Los mismos aborígenes australianos, quienes aseguran en sus leyendas que los “wandjina” no eran de este mundo, fueron los que pintaron hace miles de años, en rojo, negro y amarillo, sobre un fondo blanco, las figuras de estos enigmáticos seres, figuras que pueden llegar a tener un tamaño de seis metros. Los rostros de los “wandjina” llaman de inmediato la atención porque aparecen sin boca (se dice que las lluvias jamás cesarían si las tuvieran), tienen los ojos grandes y negros y sus cabezas son abombadas, como si tuvieran una especie de corona, aura o halo a su alrededor.

Pinturas Wandjina

Las pinturas rupestres de la cueva de Kimberly, el único lugar del mundo donde se representan a estos extraños seres mitológicos asociados con la creación del mundo, fueron descubiertas en 1938 por el doctor Andreas Lommel, quien vivió durante meses en la parte noroeste de Australia con una tribu aborigen llamada Unambal, una cultura de cazadores recolectores que aún parecían vivir en la edad de piedra y que, según los especialistas, tiene por lo menos 60 mil años de antigüedad. El doctor Lommel se enteró así que los “wandjina” tenían poderes especiales y que, si eran ofendidos, podía causar inundaciones e intensos relámpagos, por lo que sus representaciones rupestres también tenían ciertos poderes especiales y debían ser conservadas cuidadosamente.

¿Visitantes de otros mundos?

Pinturas Wandjina

En la actualidad no son pocos los que creen que las enigmáticas pinturas de estos seres, que como ya mencionamos aparecen con sus cabezas rodeadas de un halo o un tipo de casco, son una clara evidencia de visitantes de otros mundos interactuando con los seres humanos primitivos. Las pinturas rupestres de la cueva de Kimberly, para algunos, sólo es la estilizada representación de seres humanos e incluso búhos pero, para otros, serían representaciones de antiguos astronautas, viajeros no terrestres que descendieron sobre la tierra en el origen del tiempo, lo que se enlazaría con la creencia de muchos en orden a que los extraterrestres tuvieron un papel crucial en la creación de nuestro planeta. Por lo demás, es evidente el cierto parecido entre los “wandjina” -con sus grandes ojos, cabezas abombadas y sin bocas-, y los alienígenas grises que han sido descritos en los reportes de numerosas víctimas de abducciones extraterrestres. De ahí que algunos crean que los “wandjina” podrían haber sido extraterrestres y que, durante un tiempo, podrían haber vivido entre los aborígenes de Australia para luego marcharse.

Los miembros más ancianos de la tribu de los Unambal afirman, por lo pronto, que los “wandjina” surgieron de las nubes y regresaron de la misma forma al cielo, e incluso ahora se pueden ver en la noche como luces en movimiento sobre la tierra ¿Ovnis quizás?

Pruebas arqueológicas de una raza de gigantes

Pinturas Wandjina

La mitología del pueblo de los Unambal no sólo se circunscribe a la presunta existencia de los “wandjina”. Ellos afirman que en un tiempo remoto una raza de gigantes vivió en Australia y su altura alcanzaba en algunos casos los cinco metros. Si bien muchos tomaron esta creencia como un disparatado mito sin fundamento, en mayo de 1970 el australiano Rex Gilroy descubrió la huella fosilizada de un gigantesco pie de 59 centímetros de largo por 18 de ancho. Además, otros arqueólogos encontraron en la montañas azules de Nueva Gales del sur numerosas mazas, hachas de mano, cuchillos y otras herramientas, cuya data era de más de 100 mil años y cuyo peso oscilaba entre los 5 y los 16 kilos.

Estas herramientas, tomando en cuenta su tamaño y proporción, sólo pudieron ser fabricadas y utilizadas por seres de estatura y fuerza descomunal, es decir, por “personas” con el doble o el triple de la talla de una persona normal.

OBJETIVO DEL EJERCICIO
Responda estas preguntas sobre el texto de las pinturas wandjina:
(a) ¿Con qué colores y sobre qué fondo pintaron los aborígenes las figuras de los "wandjina"?
(b) ¿En qué año descubrió Andreas Lommel las pinturas rupestres de la cueva de Kimberly?
(c) ¿Qué medidas tenía la huella fosilizada que Rex Gilroy descubrió en mayo de 1970?
Este material no tiene relación con el texto sobre las pinturas wandjina.

MATERIAL PROPORCIONADO
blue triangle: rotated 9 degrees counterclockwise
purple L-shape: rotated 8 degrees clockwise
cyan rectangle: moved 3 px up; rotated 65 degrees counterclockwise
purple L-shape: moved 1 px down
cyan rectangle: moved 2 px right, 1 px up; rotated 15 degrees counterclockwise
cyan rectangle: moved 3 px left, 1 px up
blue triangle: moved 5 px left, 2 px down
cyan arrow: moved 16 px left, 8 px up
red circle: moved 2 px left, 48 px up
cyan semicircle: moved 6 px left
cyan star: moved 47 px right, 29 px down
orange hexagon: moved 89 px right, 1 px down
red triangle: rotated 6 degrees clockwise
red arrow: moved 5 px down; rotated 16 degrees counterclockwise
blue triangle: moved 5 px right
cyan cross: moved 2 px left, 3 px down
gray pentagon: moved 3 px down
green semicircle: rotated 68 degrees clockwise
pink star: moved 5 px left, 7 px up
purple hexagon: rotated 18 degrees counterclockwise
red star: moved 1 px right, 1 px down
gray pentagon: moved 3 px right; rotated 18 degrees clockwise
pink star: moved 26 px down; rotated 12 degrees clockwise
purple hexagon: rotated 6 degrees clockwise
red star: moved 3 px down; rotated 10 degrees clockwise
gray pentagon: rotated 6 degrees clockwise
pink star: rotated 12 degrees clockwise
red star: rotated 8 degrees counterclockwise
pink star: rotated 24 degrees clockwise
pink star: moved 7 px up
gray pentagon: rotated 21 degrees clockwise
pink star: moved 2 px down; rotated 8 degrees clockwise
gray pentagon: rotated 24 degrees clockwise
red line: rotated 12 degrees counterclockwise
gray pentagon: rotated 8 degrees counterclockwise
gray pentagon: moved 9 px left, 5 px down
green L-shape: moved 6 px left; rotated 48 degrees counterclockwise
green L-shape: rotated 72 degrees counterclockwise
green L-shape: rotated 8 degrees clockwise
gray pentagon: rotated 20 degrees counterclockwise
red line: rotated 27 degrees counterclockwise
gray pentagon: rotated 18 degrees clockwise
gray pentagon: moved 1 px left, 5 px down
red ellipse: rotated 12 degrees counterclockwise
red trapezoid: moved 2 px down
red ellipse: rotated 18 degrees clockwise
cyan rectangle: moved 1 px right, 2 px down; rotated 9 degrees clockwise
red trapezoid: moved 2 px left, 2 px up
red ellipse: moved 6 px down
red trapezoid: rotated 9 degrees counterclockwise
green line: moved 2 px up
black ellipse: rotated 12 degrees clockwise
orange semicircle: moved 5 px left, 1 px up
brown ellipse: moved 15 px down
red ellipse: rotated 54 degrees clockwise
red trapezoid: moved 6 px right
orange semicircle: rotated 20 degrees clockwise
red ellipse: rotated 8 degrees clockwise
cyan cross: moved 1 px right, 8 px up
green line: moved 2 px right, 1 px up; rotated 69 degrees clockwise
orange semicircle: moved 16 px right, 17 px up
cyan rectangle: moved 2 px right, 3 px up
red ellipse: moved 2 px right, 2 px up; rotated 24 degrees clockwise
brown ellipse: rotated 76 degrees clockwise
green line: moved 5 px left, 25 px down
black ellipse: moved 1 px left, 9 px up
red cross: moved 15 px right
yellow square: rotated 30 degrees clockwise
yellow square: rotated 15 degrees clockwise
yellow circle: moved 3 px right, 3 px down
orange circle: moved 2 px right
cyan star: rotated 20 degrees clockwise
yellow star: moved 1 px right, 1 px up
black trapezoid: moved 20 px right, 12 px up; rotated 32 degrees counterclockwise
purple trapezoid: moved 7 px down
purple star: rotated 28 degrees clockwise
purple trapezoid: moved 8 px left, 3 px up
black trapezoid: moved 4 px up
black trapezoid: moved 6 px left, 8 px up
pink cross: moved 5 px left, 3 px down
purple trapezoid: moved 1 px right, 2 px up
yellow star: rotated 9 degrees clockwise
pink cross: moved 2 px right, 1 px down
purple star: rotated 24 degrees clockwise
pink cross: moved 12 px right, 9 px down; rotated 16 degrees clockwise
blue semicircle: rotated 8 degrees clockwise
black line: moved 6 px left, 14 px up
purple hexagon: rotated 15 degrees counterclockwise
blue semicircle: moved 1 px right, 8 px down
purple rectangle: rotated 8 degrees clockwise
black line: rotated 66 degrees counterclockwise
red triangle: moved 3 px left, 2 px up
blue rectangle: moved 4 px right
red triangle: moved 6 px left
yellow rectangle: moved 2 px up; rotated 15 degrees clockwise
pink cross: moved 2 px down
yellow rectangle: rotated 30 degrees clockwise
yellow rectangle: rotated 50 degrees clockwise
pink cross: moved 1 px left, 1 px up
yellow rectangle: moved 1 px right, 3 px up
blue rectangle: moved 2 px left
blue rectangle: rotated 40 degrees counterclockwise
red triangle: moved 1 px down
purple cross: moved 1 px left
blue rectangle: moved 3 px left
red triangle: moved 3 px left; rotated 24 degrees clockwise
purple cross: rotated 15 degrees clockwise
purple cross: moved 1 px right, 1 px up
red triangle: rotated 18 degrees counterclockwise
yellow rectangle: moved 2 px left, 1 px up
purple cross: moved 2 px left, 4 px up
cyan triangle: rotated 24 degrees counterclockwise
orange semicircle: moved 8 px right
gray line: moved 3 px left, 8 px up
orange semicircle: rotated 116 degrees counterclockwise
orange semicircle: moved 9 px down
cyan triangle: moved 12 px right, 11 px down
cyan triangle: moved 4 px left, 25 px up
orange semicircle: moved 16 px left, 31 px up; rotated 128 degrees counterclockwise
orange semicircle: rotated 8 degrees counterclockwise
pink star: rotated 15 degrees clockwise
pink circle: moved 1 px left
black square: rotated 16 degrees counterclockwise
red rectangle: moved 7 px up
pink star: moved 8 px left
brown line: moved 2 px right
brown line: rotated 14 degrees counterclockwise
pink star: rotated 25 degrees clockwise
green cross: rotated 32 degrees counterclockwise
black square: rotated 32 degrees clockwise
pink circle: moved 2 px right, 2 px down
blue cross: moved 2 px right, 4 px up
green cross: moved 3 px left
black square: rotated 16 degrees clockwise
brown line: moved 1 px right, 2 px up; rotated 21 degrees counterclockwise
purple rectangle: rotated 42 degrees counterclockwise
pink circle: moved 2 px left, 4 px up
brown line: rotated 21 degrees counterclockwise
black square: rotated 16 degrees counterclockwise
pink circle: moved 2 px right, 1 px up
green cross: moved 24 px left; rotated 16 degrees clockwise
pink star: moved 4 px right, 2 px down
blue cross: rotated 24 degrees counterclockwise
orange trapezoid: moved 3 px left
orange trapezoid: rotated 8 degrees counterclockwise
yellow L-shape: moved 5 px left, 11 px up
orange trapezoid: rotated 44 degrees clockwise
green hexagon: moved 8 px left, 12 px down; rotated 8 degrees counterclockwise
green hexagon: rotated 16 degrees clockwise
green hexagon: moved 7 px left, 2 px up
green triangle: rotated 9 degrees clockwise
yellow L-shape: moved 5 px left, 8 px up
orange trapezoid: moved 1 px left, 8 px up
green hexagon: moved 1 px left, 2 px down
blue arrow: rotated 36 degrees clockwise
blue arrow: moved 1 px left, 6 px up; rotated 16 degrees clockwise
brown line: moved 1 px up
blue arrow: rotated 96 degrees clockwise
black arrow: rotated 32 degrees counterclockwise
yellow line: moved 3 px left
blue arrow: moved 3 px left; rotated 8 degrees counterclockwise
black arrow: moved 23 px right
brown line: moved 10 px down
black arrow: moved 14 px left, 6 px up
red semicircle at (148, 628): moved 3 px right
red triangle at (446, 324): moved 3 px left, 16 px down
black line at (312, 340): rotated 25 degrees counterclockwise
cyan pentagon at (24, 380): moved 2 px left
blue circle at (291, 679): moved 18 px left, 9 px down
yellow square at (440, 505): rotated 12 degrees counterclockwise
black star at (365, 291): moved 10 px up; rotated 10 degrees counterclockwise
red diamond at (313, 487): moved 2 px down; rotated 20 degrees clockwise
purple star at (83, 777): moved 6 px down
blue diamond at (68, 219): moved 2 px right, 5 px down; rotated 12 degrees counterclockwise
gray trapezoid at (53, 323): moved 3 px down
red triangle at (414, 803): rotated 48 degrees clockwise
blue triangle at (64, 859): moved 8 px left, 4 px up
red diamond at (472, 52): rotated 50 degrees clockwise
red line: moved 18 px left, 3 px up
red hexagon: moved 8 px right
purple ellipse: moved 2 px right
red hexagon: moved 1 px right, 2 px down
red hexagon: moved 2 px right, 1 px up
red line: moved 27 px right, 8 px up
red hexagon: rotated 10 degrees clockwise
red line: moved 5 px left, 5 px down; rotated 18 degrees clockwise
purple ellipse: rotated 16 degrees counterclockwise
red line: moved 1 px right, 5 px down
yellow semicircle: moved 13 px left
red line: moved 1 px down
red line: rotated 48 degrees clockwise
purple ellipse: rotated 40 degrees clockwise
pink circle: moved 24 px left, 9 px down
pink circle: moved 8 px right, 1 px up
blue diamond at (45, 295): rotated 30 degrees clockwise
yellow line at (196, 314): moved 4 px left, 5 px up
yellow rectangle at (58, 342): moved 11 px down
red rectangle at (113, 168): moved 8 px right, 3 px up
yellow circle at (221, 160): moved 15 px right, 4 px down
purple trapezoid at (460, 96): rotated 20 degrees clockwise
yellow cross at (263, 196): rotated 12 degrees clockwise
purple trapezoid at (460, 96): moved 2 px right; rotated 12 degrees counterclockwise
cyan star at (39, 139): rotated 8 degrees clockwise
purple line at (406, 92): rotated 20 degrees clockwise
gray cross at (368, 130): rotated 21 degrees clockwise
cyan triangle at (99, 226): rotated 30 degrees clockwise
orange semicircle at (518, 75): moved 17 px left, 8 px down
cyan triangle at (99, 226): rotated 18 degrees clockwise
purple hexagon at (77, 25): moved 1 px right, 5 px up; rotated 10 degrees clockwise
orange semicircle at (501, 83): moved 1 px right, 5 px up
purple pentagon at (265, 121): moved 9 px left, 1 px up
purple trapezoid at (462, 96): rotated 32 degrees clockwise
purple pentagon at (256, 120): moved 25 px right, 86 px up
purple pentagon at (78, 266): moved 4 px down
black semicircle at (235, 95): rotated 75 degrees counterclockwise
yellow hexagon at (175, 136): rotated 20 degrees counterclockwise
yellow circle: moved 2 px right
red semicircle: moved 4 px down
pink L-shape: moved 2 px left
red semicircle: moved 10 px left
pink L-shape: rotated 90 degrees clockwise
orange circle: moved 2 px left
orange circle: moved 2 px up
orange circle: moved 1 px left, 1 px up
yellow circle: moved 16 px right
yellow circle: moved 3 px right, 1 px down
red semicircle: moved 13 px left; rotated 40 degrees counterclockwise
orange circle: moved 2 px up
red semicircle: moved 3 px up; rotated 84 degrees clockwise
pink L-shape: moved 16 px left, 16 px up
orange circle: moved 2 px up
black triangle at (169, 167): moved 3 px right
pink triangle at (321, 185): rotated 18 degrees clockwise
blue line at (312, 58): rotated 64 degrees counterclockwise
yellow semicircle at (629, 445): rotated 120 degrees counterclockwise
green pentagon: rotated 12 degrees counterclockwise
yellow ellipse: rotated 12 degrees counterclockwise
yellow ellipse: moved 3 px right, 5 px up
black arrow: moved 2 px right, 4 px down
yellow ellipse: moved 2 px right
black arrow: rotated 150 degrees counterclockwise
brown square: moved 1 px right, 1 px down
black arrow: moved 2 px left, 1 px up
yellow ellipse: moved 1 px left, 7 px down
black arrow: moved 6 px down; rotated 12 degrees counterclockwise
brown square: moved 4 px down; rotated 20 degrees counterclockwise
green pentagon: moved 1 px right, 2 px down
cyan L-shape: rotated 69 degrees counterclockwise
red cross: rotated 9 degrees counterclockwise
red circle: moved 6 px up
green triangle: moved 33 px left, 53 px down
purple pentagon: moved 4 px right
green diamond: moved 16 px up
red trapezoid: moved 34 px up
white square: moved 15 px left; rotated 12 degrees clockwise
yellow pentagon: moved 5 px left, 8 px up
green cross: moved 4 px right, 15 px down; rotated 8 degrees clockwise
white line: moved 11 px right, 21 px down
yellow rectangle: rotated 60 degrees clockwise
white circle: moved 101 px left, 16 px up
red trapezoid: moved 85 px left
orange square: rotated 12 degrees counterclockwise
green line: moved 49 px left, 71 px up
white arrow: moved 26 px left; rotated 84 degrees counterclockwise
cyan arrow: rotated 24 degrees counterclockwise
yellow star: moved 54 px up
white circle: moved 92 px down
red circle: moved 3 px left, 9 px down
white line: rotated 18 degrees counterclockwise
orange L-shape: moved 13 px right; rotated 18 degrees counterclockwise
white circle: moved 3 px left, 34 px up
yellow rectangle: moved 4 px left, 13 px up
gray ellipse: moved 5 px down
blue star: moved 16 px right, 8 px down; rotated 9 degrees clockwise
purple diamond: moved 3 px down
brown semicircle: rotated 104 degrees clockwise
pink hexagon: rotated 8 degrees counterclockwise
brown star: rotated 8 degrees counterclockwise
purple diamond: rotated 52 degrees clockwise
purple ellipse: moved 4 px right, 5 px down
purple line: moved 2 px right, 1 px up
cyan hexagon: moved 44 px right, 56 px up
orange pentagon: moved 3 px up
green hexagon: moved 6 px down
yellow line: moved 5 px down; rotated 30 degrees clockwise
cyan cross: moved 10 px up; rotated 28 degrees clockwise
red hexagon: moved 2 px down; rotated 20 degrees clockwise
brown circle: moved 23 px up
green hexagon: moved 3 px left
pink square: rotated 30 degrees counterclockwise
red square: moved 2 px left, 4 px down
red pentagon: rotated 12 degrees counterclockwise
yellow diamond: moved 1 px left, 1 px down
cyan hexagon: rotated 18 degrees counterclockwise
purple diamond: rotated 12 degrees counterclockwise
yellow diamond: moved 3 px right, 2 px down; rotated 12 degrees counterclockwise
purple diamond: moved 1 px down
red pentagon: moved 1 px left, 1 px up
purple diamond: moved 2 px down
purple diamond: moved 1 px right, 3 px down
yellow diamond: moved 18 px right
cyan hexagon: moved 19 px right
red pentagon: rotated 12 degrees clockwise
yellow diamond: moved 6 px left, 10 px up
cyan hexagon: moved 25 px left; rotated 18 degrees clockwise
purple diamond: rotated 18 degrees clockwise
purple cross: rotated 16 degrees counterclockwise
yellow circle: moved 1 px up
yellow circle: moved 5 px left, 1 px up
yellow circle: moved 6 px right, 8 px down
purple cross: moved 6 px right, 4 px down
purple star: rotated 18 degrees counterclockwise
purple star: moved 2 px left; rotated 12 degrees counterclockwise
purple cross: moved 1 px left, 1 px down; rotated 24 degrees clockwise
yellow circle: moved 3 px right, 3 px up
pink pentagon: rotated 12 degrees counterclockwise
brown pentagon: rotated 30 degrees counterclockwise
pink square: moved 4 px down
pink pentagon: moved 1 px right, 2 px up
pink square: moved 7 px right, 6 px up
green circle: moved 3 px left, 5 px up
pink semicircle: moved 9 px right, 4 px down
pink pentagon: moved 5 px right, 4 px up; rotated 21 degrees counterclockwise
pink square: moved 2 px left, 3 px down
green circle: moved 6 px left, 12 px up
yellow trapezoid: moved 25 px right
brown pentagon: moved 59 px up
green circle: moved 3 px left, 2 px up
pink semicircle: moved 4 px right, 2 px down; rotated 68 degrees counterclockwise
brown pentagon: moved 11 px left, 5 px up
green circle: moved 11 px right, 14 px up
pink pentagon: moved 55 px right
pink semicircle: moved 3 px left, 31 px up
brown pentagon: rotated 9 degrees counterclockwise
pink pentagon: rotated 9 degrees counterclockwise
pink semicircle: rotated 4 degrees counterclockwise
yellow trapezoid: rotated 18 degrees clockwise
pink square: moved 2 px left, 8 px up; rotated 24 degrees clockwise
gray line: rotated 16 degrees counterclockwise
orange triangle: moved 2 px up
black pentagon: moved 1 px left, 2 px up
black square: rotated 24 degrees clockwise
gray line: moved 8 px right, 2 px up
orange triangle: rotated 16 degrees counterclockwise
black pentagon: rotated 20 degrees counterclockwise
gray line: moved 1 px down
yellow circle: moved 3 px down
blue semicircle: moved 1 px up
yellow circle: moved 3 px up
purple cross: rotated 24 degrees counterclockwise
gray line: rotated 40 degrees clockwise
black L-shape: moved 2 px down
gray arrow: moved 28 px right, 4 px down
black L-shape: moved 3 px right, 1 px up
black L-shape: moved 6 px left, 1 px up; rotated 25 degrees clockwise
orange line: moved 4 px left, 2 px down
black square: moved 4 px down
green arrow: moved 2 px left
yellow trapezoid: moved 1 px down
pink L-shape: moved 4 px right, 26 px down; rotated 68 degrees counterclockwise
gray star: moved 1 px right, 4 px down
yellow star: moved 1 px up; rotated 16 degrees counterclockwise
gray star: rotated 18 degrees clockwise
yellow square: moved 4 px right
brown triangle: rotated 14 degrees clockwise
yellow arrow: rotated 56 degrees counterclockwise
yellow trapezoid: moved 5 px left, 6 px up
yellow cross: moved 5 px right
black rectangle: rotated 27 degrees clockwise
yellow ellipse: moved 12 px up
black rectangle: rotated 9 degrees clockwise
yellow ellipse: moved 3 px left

TAREA RESUELTA
(a) En rojo, negro y amarillo, sobre un fondo blanco.
(b) En 1938.
(c) 59 centímetros de largo por 18 de ancho.